Part6
死を覚悟したアルベール、しかし。
「――コランディル様!う、上をっ!!」
「あぁ?……なんだ、アレは……!」
アルベールは不思議に思った。
首を飛ばされると覚悟した途端、その悪意が終息したからだ。
コランディルは上空を見上げているが、アルベールは縛られた大岩が邪魔で見えない。しかし理解できるのは、コランディルも部下の二人も、メイリンまでもがその空の光景を見て、不思議な光景を見たようにキョトンとしていることだ。
「コ、コランディル様……森の入口の方に、反応が!」
「こりゃあ、“石”の反応だぜ。オレたちの中にも、ビンビン来てやがるっ」
部下の一人、イグナリオ・オズエスが胸を押さえて笑う。
もう一人のマルス・ディプルは不安そうな顔をするが、コランディルは。
「キヒヒヒ……運が良いな、アルベール。これでお前は、もっと滑稽な死に至ることが決定したぞ」
「な……に?」
コランディルは笑みを浮かべ、アルベールにそう言う。
そして更に、メイリンを見て。
「おい、その女も縛り付けておけ。

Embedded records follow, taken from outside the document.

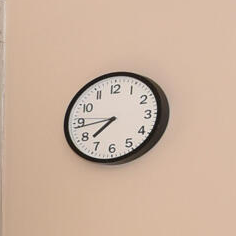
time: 7:43
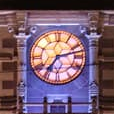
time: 7:12
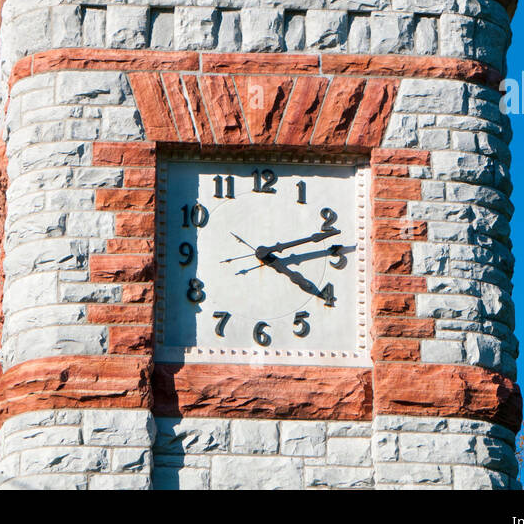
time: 4:12
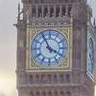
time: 3:55
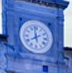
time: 7:58
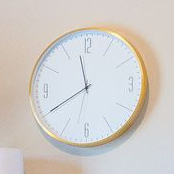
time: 11:40
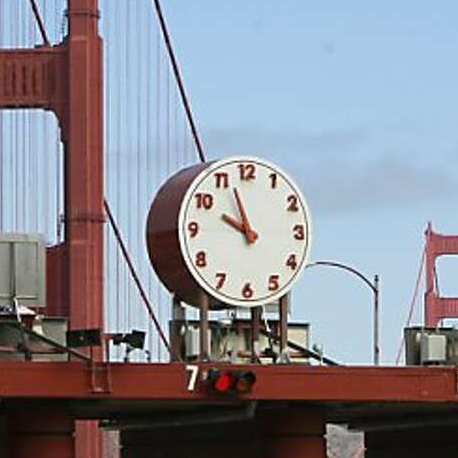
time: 9:56
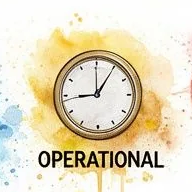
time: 8:59
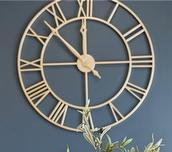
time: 11:52
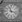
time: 11:17
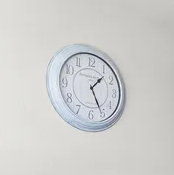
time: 1:25
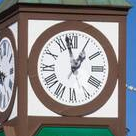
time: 12:58
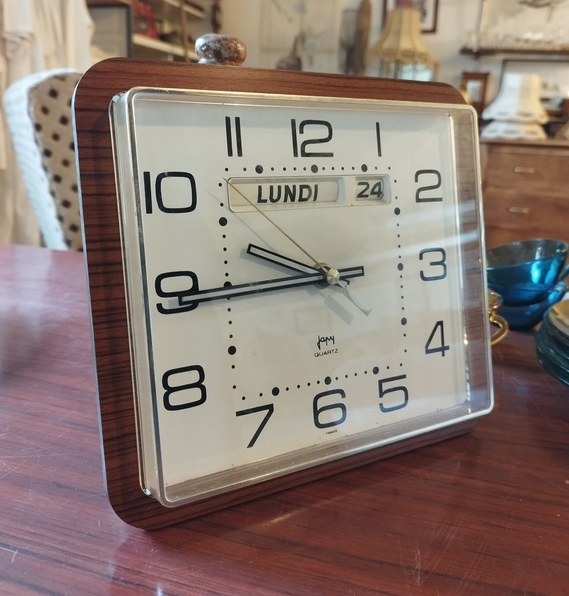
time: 9:44
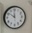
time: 11:50
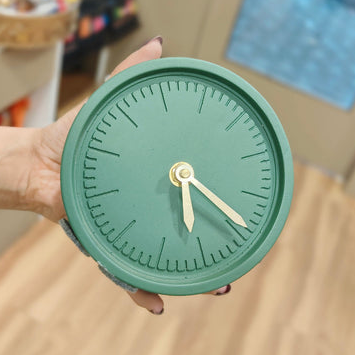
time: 5:19
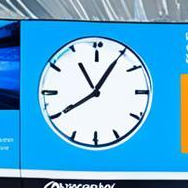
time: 8:05
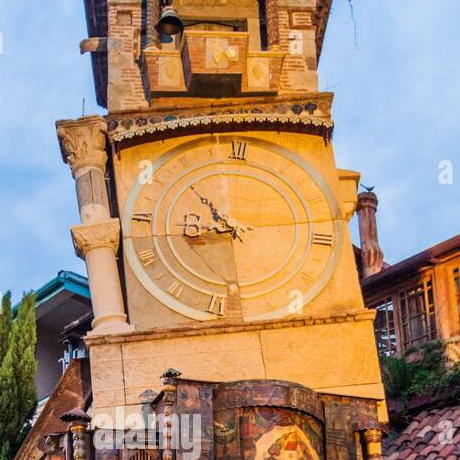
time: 8:53
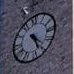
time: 4:26
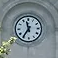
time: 11:35
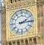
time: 2:14
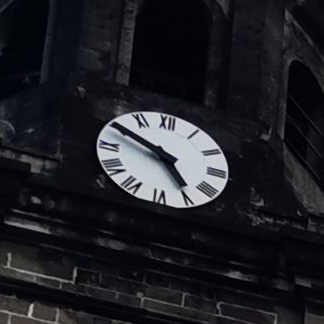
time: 4:49
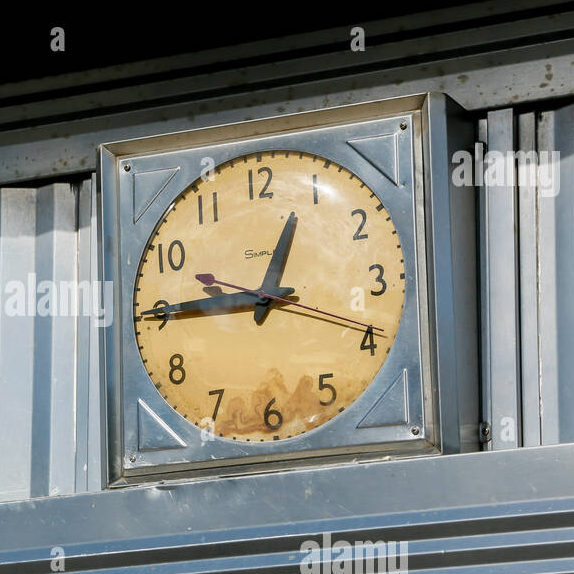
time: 12:45
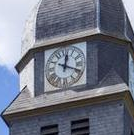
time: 12:19
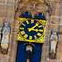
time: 1:16
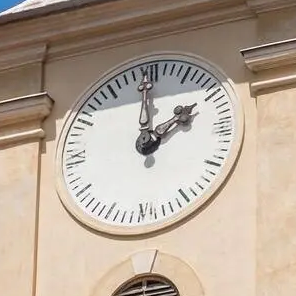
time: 2:00
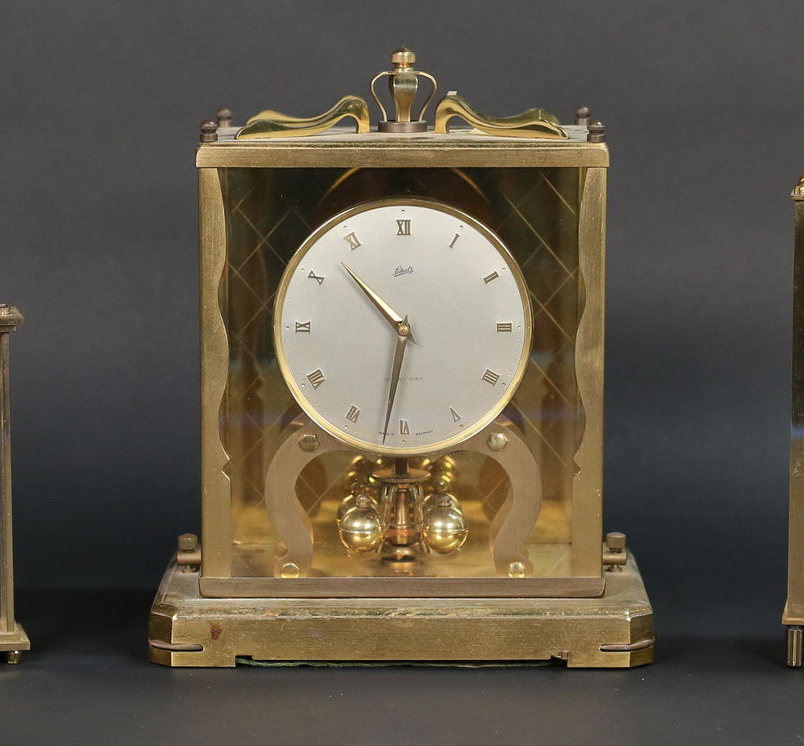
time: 10:31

来るぞ……よくもまぁ、ノーヒントで俺様の行動に気付いたものだ」
「はい」
「――ちっ。お楽しみがよぉ」
部下二人も、特にイグナリオは残念そうにメイリンを放す。
マルスに連れられ、メイリンはアルベールの元へ。
「お前ら……っ!」
コランディルはアルベールに目線を合わせてそう言うと、懐から何かを取り出す。
片手一杯に掴まれたそれは、路傍に転がる小石のような、灰色の“石”だった。
「囀るなよアルベールぅぅ、来るんだぞ?お前を助けに。捕らわれのお姫様のアルベールちゃんをなぁぁぁ!だから、歓迎しようじゃないか。あの商人に大金を注ぎ込んだんだ……俺様の手足となって、やって見せろぉぉぉ!!」
コランディルはその小石を盛大にばら撒いた。
地面に落ちた無数の“石”……【
――ボコ……ボコッ――
地面から這い出るように、その姿が出現した。
しかしその口は異常に大きく、四足歩行で歩く姿は、まるでおとぎ話の……。
「……ま、魔物……??」
部下二人によってアルベールの隣に縛られたメイリンが、信じられない物を見たような声を出した。死への恐怖心と、しかし余りにも現実離れした光景に。
それは、メイリンの言う通り……魔物。
おとぎ話に登場する、悪魔や魔族に飼われる魔の生物。